**Extract**
____________
Mainstream | Feature: RIP Absorb
 
CAN'T SEE THE CRICKLEWOOD FOR THE TREES

RIP Absorb - A Personal Retrospective

By Elizabeth Wells

So after 10 years, a monumental lifespan for a 'publication' which has simultaneously resisted either co-optation into the promiscuous world of advertising / commerce or the usual invidious pressures which see music websites collapse on a daily basis, Sheikh is finally closing the lid on Absorb Towers, packing up his Mac into his pocket handkerchief and waving a tearful goodbye to the bunch of misfits, idlers and pontificating pseuds who have comprised his editorial team.

It's been an impressive effort. no one predicted, least of all the boss himself, that what began as a haphazard attempt to chart the developments and releases in the chimerical and often confusing generic no-man's land that is Electronica would become, as one artist tagged it (albeit pejoratively) the 'NME of electronic music'.

RIP Absorb
Absorb Towers - actually a flat located in Dairyman Close, Cricklewood. Right next to the train station.
____________
**Data excerpts**
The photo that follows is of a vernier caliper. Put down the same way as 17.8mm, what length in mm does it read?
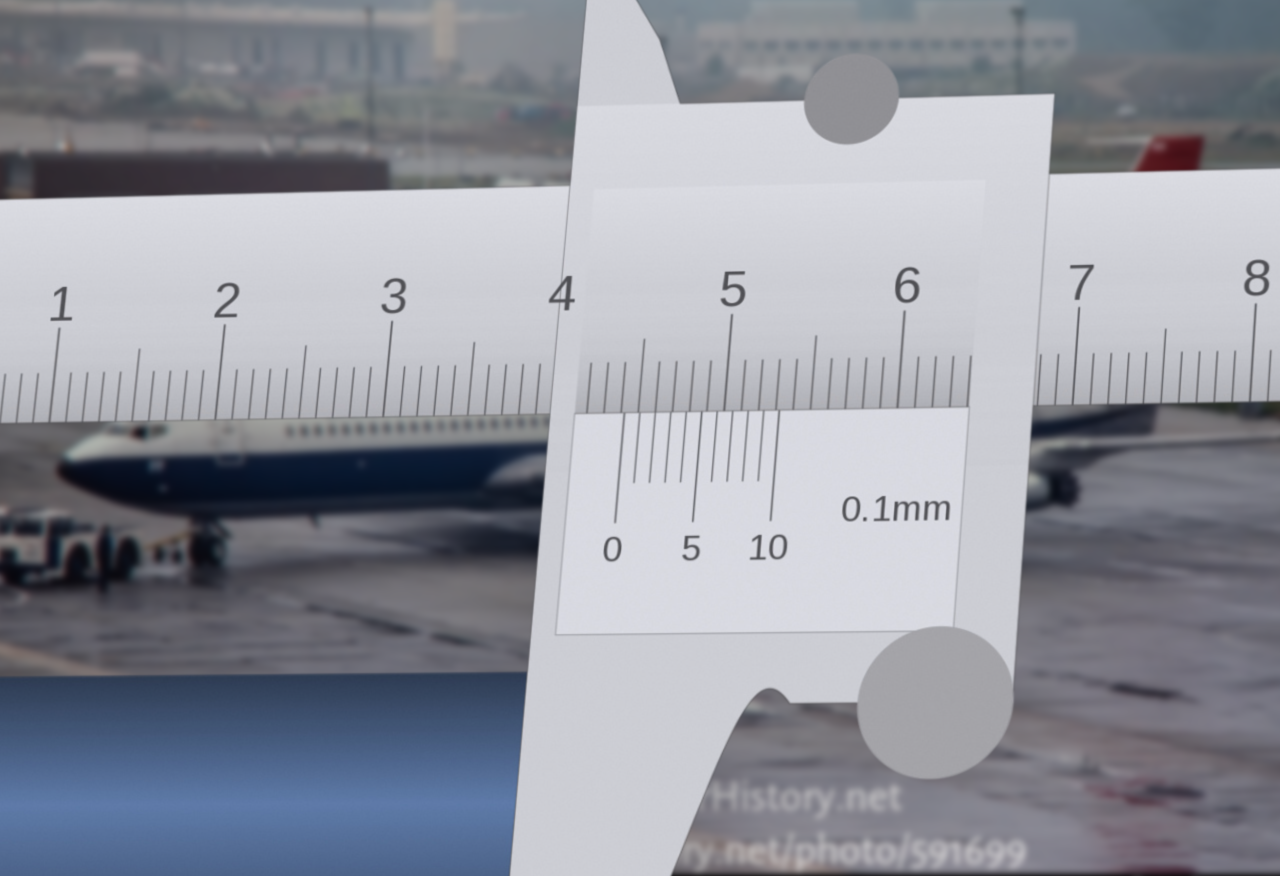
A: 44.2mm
____________
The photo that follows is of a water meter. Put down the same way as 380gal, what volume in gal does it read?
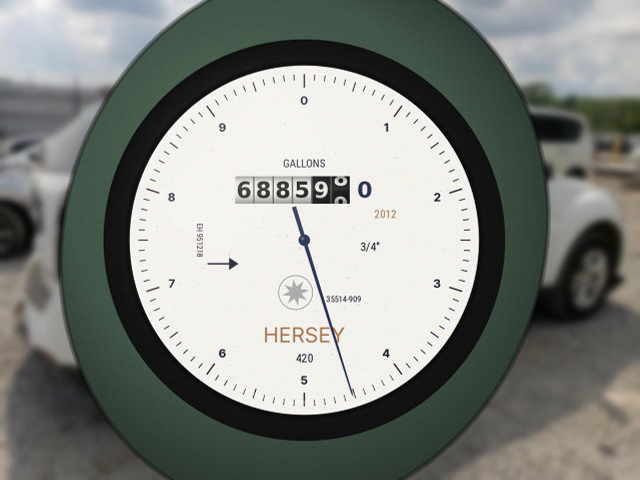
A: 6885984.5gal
____________
**Required work**
[1] According to the retrospective, where is Absorb Towers actually located?
[2] Please copy out the part of the retrospective that begins at the words "RIP Absorb - A" and stops after the words "his editorial team.".
Answer from the retrospective alone, without the material.

**Solutions in order**
[1] In a flat in Dairyman Close, Cricklewood, right next to the train station.

[2]
RIP Absorb - A Personal Retrospective

By Elizabeth Wells

So after 10 years, a monumental lifespan for a 'publication' which has simultaneously resisted either co-optation into the promiscuous world of advertising / commerce or the usual invidious pressures which see music websites collapse on a daily basis, Sheikh is finally closing the lid on Absorb Towers, packing up his Mac into his pocket handkerchief and waving a tearful goodbye to the bunch of misfits, idlers and pontificating pseuds who have comprised his editorial team.